A conservative icon should replace a figure of progressivism at the Supreme Court of the United States in a few weeks. The name of Amy Coney Barrett, unveiled Saturday, September 26 at the end of a false suspense intended to perk up the American right to a little more than six weeks of the presidential election, did not surprise anyone.
Appointments to the highest legal body have escaped the often chaotic march of the White House. And for good reason. They were contracted out to the main organization of conservative jurists, the Federalist Society, which took charge of establishing the lists of judges considered safe.
The life and journey of Amy Coney Barrett, 48, made her a prime candidate to become the first woman appointed by Donald Trump, the second by a Republican president since Sandra O’Connor, chosen by Ronald Reagan in 1981. She displays as a lawyer strong credentials.
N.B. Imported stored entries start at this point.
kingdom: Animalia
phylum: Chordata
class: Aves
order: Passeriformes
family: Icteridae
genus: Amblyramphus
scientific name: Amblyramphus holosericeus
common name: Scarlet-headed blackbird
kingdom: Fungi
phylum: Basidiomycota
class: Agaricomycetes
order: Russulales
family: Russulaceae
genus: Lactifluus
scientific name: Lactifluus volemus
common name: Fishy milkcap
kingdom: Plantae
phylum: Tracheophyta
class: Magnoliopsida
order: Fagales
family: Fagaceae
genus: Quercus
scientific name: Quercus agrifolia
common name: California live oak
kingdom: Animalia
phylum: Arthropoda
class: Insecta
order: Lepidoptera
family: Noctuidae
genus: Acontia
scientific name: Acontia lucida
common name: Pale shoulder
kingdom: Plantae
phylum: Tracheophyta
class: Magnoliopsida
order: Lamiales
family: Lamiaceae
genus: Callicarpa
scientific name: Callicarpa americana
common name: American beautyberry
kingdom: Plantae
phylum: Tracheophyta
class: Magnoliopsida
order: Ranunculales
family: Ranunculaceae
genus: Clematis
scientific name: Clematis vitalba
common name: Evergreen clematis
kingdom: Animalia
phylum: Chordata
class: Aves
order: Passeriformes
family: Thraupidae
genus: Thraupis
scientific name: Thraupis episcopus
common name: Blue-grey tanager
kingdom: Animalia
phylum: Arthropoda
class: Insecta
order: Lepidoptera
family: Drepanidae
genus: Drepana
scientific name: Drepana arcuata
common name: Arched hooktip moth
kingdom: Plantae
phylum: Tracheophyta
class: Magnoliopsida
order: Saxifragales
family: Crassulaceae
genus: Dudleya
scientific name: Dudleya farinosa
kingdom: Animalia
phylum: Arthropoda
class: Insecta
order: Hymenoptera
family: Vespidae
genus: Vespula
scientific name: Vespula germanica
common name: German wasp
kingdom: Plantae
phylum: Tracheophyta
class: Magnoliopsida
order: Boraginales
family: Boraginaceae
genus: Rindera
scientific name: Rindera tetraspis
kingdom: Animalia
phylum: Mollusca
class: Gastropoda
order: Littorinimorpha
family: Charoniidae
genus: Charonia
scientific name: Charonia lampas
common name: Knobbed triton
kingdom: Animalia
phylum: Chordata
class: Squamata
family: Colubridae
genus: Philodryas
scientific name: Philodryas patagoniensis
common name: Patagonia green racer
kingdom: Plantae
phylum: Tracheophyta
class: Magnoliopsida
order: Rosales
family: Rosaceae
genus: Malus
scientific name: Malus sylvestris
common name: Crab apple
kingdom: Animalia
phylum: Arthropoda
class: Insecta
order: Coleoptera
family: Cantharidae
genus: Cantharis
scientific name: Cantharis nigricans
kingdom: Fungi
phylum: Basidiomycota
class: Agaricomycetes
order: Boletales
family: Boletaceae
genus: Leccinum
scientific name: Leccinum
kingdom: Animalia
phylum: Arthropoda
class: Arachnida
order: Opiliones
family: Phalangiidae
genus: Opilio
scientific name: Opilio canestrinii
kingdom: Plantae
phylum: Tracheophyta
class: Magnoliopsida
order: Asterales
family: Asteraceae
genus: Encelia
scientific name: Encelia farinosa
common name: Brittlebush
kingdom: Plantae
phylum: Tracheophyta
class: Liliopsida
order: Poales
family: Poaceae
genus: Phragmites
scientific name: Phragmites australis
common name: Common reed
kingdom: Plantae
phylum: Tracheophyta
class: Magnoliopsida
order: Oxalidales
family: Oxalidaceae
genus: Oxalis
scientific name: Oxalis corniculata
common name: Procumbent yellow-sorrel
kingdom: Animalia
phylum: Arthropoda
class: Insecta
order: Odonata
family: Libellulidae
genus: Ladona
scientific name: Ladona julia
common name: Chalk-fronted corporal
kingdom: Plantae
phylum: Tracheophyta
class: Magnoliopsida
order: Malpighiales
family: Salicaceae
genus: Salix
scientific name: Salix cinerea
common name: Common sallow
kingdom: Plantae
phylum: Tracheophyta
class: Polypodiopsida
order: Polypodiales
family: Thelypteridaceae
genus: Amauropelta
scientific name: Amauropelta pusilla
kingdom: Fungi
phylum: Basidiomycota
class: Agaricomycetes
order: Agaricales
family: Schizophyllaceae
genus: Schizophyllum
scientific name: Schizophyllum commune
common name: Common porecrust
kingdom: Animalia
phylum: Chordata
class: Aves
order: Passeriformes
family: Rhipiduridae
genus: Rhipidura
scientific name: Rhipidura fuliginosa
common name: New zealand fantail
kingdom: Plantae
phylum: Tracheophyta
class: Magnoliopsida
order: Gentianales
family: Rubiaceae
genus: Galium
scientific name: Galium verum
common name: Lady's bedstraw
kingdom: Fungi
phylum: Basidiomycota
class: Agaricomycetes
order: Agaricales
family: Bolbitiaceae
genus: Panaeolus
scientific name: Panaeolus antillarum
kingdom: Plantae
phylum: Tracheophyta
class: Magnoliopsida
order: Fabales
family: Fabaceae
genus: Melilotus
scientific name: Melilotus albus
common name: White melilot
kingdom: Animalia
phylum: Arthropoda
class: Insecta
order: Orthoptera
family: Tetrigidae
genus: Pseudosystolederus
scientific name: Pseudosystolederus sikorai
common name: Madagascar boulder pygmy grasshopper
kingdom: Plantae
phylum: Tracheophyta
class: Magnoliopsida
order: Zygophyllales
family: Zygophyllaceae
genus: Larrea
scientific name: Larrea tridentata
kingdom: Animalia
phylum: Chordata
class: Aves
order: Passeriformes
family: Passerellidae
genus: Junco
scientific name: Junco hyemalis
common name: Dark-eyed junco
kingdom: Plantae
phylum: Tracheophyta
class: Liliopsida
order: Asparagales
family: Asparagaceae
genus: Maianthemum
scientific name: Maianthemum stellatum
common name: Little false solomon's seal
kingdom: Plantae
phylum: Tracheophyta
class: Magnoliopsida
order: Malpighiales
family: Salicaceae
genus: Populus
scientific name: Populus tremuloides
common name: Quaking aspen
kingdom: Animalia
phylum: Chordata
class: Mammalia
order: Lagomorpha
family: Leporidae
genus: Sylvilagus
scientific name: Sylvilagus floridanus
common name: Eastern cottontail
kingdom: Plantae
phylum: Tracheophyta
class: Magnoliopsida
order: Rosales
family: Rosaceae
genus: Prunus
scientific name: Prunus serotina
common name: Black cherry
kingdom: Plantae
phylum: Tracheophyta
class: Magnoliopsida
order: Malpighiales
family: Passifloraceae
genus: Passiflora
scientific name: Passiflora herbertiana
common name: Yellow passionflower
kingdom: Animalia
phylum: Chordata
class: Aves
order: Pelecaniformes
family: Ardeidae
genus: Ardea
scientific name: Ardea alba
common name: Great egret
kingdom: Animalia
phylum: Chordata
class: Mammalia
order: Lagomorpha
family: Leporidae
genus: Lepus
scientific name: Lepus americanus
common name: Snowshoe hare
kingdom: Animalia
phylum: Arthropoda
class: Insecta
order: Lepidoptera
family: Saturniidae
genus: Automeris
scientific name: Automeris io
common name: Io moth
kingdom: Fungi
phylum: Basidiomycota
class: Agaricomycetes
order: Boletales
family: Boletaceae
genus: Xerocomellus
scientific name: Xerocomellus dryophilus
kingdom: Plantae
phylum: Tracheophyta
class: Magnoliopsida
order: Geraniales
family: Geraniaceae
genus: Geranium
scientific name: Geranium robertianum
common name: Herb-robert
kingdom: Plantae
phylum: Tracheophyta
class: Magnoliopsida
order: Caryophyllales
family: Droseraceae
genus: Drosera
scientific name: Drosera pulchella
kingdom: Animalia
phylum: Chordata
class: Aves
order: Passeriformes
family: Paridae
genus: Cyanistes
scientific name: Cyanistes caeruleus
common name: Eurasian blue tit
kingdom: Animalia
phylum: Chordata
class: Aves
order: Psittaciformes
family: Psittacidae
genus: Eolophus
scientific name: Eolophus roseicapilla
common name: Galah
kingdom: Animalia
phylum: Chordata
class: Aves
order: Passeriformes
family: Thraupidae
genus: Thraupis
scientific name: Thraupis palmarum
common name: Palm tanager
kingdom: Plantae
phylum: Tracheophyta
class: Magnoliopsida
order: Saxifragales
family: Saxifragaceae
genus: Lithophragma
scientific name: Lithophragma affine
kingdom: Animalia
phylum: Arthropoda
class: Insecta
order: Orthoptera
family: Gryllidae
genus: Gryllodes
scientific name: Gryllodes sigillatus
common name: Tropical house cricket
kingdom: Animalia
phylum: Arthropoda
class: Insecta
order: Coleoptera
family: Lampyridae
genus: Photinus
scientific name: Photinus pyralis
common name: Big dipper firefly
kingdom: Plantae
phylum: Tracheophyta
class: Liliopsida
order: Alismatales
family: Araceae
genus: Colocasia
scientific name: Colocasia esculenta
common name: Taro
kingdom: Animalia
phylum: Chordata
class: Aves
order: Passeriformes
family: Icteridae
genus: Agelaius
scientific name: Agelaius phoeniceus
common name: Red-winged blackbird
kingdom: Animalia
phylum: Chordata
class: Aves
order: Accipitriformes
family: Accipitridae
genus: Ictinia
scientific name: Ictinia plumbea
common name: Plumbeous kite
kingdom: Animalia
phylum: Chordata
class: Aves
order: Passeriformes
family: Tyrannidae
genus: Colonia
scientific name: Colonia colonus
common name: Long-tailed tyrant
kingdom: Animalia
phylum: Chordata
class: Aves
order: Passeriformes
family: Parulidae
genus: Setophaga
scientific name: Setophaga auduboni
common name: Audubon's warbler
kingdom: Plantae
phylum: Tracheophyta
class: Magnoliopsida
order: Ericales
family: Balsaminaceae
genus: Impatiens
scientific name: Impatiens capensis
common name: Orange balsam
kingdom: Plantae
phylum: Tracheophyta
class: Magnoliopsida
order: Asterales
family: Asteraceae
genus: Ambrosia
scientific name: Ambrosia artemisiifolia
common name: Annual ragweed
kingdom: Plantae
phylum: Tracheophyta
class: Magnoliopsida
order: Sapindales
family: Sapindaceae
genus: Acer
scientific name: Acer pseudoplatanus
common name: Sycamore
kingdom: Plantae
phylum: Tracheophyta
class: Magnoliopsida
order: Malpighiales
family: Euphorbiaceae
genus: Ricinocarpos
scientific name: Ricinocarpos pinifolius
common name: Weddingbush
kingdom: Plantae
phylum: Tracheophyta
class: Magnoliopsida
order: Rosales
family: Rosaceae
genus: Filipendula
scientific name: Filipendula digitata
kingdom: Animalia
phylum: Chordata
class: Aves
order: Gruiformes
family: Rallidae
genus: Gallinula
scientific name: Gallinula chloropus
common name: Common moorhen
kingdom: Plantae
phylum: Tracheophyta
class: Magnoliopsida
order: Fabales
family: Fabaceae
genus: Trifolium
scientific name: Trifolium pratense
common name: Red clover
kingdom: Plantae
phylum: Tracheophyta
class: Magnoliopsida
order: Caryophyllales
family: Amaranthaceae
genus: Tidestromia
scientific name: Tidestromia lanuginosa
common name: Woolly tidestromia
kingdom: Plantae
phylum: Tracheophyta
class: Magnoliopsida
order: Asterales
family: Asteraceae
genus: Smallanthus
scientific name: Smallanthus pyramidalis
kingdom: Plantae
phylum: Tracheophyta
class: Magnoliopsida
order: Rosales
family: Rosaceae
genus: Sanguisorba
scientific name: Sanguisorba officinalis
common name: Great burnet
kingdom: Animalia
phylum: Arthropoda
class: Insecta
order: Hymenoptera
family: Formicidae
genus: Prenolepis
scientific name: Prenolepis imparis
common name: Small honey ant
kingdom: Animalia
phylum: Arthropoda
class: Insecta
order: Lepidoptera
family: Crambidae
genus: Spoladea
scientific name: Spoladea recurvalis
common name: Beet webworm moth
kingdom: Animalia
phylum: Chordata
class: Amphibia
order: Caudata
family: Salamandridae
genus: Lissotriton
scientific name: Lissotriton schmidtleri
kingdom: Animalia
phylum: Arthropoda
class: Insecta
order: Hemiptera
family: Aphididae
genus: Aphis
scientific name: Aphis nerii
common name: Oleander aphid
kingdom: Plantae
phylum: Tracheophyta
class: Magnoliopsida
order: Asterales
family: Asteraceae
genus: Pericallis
A recognized law professor at Notre Dame Catholic University (Indiana), she worked with a conservative judge at the District of Columbia Court of Appeal, the most prestigious in the country, then in the shadow of Antonin Scalia , fervent defender at the Supreme Court until his death in 2016, of an originalist conception of the Constitution which proscribes the most liberal interpretations in the Anglo-Saxon sense. His only weakness is the brevity of his experience in the court of appeal, the ordinary antechamber of the Supreme Court. Appointed in 2017 to that of the seventh circuit competent for the states of Indiana, Illinois and Wisconsin, she therefore spent only three years.
Her personal career reinforces her image as a curator. A practicing Catholic, she brings up with her husband, also a lawyer, seven children, including two Haitians adopted by the couple. Their last child is affected by a trisomy detected during pregnancy. Amy Coney Barrett is a member of a small charismatic community independent of the Catholic Church, People of Praise, which notably practices glossolalia, “speaking in tongues”, which defines the fact for its members, inspired by the Holy Spirit, to speak in an incomprehensible manner.
This religious practice was at the origin of a pass of arms with Democratic Senator Dianne Feinstein (California) upon her confirmation as a judge at the Court of Appeal, which immediately made her an icon for the religious right. “Dogma lives noisily in you, it is a cause for concern”, had estimated the latter. The conservatives were outraged at what they considered to be a form of intolerance, an illustration of the “War” lent to the Democrats against the “Religious freedom” that Donald Trump claims to defend.